Ye Wentao, Wu Jianghong, Zhang Wei, Sun Liyang, Dong Xue, Xu Shuogui
China-UK Low Carbon College, Shanghai Jiao Tong University, Shanghai 200240, China.
Xinqiao Hospital, Chongqing 400037, China.
Bioengineering (Basel). 2025 Jan 26;12(2):114. doi: 10.3390/bioengineering12020114.

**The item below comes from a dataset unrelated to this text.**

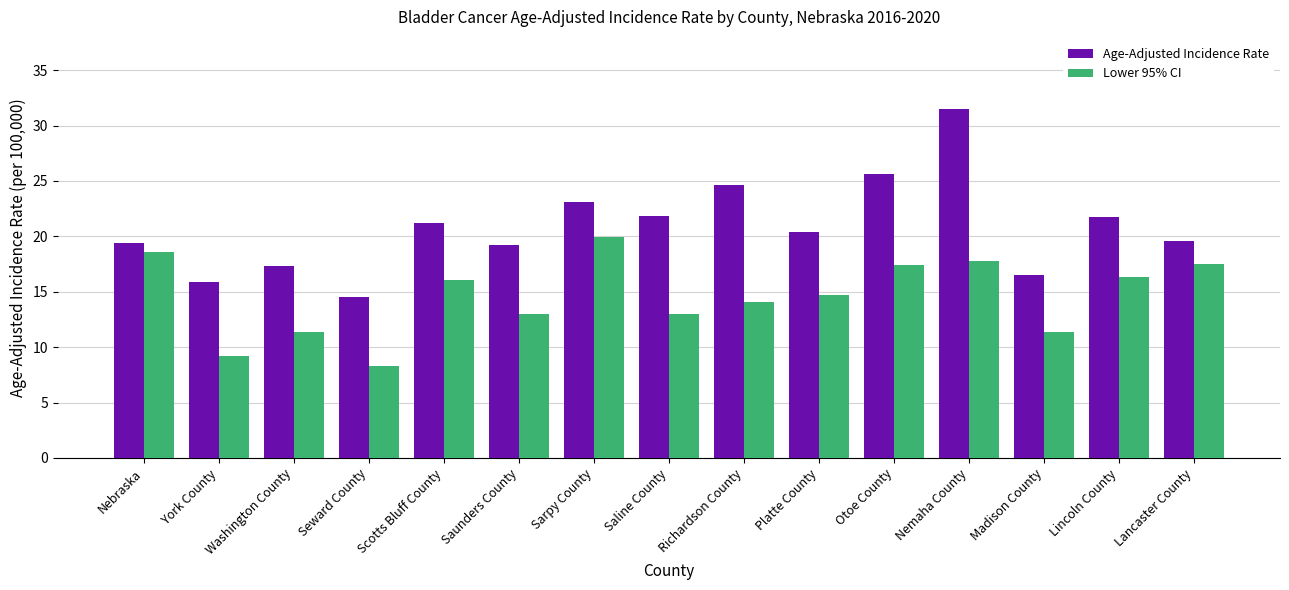

Which series has the largest range (max minus min)?

Age-Adjusted Incidence Rate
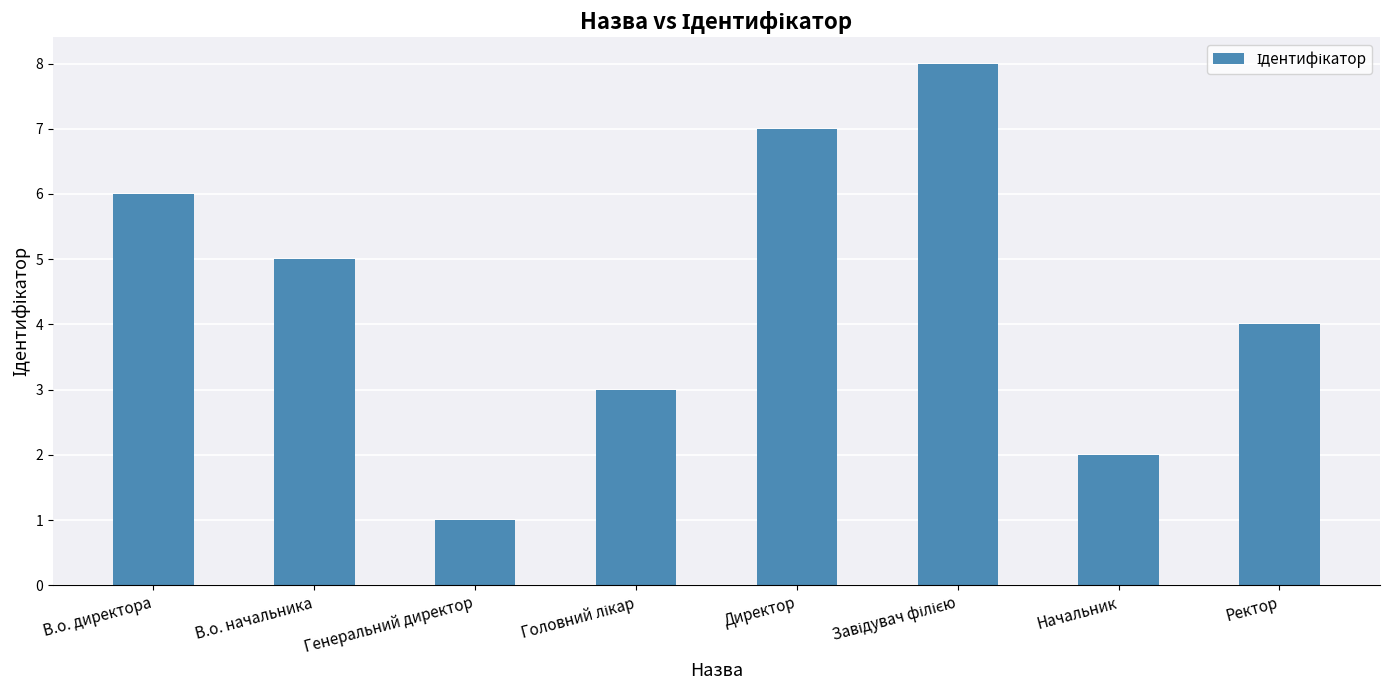

What is the greatest value displayed?

8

In image-guided surgery (IGS) practice, combining intraoperative 2D X-ray images with preoperative 3D X-ray images from computed tomography (CT) enables the rapid and accurate localization of lesions, which allows for a more minimally invasive and efficient surgery, and also reduces the risk of secondary injuries to nerves and vessels. Conventional optimization-based methods for 2D X-ray and 3D CT matching are limited in speed and precision due to non-convex optimization spaces and a constrained searching range. Recently, deep learning (DL) approaches have demonstrated remarkable proficiency in solving complex nonlinear 2D-3D registration. In this paper, a fast and robust DL-based registration method is proposed that takes an intraoperative 2D X-ray image as input, compares it with the preoperative 3D CT, and outputs their relative pose in x, y, z and pitch, yaw, roll. The method employs a dual-channel Swin transformer feature extractor equipped with attention mechanisms and feature pyramid to facilitate the correlation between features of the 2D X-ray and anatomical pose of CT. Tests on three different regions of interest acquired from open-source datasets show that our method can achieve high pose estimation accuracy (mean rotation and translation error of 0.142° and 0.362 mm, respectively) in a short time (0.02 s). Robustness tests indicate that our proposed method can maintain zero registration failures across varying levels of noise. This generalizable learning-based 2D (X-ray) and 3D (CT) registration algorithm owns promising applications in surgical navigation, targeted radiotherapy, and other clinical operations, with substantial potential for enhancing the accuracy and efficiency of image-guided surgery.
在图像引导手术(IGS)实践中,将术中二维X射线图像与术前计算机断层扫描(CT)的三维X射线图像相结合,能够快速、准确地定位病变,从而实现更微创、高效的手术,同时降低神经和血管二次损伤的风险。由于非凸优化空间和受限的搜索范围,传统的基于优化的二维X射线和三维CT匹配方法在速度和精度方面存在局限性。最近,深度学习(DL)方法在解决复杂的非线性二维-三维配准方面表现出了卓越的能力。本文提出了一种快速、稳健的基于深度学习的配准方法,该方法以术中二维X射线图像为输入,与术前三维CT进行比较,并输出它们在x、y、z方向以及俯仰、偏航、滚转方向上的相对姿态。该方法采用了配备注意力机制和特征金字塔的双通道Swin变压器特征提取器,以促进二维X射线特征与CT解剖姿态之间的相关性。对从开源数据集中获取的三个不同感兴趣区域进行的测试表明,我们的方法能够在短时间内(0.02秒)实现高精度的姿态估计(平均旋转误差和平移误差分别为0.142°和0.362毫米)。稳健性测试表明,我们提出的方法在不同噪声水平下均能保持零配准失败。这种基于可推广学习的二维(X射线)和三维(CT)配准算法在手术导航、靶向放疗和其他临床操作中具有广阔的应用前景,在提高图像引导手术的准确性和效率方面具有巨大潜力。